# Available data
::::
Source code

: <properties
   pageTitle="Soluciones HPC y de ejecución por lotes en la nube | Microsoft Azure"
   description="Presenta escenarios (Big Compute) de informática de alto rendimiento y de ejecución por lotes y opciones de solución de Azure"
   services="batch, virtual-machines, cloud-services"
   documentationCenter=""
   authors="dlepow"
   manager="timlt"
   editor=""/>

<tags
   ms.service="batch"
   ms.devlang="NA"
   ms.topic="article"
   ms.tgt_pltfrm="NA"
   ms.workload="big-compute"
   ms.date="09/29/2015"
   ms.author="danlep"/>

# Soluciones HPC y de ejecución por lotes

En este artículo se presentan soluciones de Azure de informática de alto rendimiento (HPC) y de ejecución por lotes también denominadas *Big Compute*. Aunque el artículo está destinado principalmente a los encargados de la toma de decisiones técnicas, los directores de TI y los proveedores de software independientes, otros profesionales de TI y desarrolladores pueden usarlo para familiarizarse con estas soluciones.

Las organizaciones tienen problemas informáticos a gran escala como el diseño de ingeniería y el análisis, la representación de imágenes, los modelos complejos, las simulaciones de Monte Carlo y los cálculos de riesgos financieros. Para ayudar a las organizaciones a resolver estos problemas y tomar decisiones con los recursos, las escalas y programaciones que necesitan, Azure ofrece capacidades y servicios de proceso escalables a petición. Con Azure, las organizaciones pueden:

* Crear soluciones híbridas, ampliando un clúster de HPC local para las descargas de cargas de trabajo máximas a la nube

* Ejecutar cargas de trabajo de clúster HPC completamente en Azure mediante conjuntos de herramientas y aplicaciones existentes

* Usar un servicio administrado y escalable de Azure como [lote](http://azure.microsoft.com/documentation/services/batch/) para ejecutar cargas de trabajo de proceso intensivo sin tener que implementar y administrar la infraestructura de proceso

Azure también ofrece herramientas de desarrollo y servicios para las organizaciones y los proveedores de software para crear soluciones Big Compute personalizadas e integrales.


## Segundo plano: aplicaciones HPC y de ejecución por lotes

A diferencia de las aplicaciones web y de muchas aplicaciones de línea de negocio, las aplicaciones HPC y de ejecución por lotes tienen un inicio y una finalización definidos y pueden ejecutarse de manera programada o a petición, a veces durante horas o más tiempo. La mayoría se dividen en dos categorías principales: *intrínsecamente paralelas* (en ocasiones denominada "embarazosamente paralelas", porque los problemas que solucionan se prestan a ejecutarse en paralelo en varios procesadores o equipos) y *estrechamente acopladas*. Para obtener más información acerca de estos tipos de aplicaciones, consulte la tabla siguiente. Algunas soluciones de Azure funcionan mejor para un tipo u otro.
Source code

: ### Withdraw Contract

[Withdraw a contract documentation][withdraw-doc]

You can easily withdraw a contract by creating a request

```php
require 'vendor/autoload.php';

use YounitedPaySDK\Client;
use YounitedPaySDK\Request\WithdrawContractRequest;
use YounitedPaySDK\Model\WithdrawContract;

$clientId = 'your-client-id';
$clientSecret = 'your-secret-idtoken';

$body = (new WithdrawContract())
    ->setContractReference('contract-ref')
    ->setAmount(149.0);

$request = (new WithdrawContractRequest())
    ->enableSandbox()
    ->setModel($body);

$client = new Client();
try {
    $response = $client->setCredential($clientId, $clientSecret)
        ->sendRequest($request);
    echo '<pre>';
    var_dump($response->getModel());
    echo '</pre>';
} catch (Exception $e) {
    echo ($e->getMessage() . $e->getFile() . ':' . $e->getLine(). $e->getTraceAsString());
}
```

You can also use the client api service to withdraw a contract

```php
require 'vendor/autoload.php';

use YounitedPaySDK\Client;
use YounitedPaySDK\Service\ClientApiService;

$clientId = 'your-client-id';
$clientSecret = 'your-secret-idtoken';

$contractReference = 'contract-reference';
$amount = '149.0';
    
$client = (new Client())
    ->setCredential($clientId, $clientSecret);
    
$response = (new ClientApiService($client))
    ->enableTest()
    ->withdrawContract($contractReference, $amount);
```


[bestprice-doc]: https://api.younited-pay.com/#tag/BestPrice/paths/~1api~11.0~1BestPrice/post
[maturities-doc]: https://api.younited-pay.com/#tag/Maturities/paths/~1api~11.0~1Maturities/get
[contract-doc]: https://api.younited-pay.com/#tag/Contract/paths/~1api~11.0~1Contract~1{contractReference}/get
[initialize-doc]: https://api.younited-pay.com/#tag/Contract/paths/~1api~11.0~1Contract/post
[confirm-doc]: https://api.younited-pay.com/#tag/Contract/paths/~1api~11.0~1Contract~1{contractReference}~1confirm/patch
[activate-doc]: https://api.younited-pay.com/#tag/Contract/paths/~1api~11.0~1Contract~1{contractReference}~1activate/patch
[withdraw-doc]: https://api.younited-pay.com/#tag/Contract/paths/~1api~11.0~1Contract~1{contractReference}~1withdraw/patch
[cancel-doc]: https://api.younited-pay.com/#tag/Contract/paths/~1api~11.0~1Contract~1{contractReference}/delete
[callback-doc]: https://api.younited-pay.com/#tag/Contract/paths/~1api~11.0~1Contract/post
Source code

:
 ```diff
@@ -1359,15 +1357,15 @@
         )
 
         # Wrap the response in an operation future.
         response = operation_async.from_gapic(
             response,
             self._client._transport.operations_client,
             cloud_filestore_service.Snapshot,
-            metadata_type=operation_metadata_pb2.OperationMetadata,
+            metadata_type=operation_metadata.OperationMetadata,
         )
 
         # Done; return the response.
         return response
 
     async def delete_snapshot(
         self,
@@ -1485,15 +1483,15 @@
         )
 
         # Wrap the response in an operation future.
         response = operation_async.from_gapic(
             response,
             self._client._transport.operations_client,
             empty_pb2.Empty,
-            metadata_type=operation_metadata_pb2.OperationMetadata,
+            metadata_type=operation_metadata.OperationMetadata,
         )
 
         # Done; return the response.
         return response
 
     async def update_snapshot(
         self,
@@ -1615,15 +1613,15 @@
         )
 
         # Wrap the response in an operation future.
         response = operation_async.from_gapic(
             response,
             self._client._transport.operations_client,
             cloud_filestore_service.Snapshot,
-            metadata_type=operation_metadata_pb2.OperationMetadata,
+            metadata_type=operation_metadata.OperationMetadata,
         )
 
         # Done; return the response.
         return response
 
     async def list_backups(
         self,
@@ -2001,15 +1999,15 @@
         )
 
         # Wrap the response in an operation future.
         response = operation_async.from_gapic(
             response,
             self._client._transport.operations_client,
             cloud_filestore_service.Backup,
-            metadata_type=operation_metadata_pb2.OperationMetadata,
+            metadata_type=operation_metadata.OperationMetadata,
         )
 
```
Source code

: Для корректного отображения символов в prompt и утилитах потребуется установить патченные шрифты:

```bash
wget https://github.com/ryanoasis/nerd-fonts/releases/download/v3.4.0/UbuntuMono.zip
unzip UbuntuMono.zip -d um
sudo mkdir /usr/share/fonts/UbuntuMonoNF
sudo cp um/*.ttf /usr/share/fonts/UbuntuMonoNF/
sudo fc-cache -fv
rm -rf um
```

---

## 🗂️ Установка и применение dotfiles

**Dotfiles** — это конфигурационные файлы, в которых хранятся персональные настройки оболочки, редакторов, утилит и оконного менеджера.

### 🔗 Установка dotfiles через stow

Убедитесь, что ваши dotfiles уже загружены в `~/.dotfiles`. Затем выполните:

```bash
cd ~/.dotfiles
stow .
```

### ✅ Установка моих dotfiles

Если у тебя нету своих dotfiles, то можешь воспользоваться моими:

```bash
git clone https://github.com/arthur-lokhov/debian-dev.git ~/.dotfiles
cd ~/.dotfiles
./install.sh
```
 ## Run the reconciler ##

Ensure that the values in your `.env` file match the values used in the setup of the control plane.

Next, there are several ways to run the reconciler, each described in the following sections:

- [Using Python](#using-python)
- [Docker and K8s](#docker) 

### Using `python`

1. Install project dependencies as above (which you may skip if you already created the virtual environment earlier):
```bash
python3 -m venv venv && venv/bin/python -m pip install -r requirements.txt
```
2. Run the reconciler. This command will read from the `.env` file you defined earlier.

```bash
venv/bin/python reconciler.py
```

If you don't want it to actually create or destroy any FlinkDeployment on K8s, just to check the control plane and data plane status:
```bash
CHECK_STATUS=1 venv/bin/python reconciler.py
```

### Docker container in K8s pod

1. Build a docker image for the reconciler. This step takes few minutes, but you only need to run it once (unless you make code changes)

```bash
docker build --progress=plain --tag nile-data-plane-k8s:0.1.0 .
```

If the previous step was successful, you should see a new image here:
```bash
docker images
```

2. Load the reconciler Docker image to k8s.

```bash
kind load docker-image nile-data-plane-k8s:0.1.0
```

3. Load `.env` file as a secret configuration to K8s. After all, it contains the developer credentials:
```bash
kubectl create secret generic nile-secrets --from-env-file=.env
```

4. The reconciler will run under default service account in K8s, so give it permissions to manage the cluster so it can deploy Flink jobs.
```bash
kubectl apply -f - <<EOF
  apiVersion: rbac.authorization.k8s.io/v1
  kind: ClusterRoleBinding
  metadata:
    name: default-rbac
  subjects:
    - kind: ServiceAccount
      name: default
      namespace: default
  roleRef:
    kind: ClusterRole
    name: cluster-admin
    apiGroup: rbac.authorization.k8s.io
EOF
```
::::
# Directions
Reproduce the lines above, beginning at the line with "Если у тебя" and stopping after the line with "## Run the reconciler ##", exactly as they are.

# Expected answer
Если у тебя нету своих dotfiles, то можешь воспользоваться моими:

```bash
git clone https://github.com/arthur-lokhov/debian-dev.git ~/.dotfiles
cd ~/.dotfiles
./install.sh
```
 ## Run the reconciler ##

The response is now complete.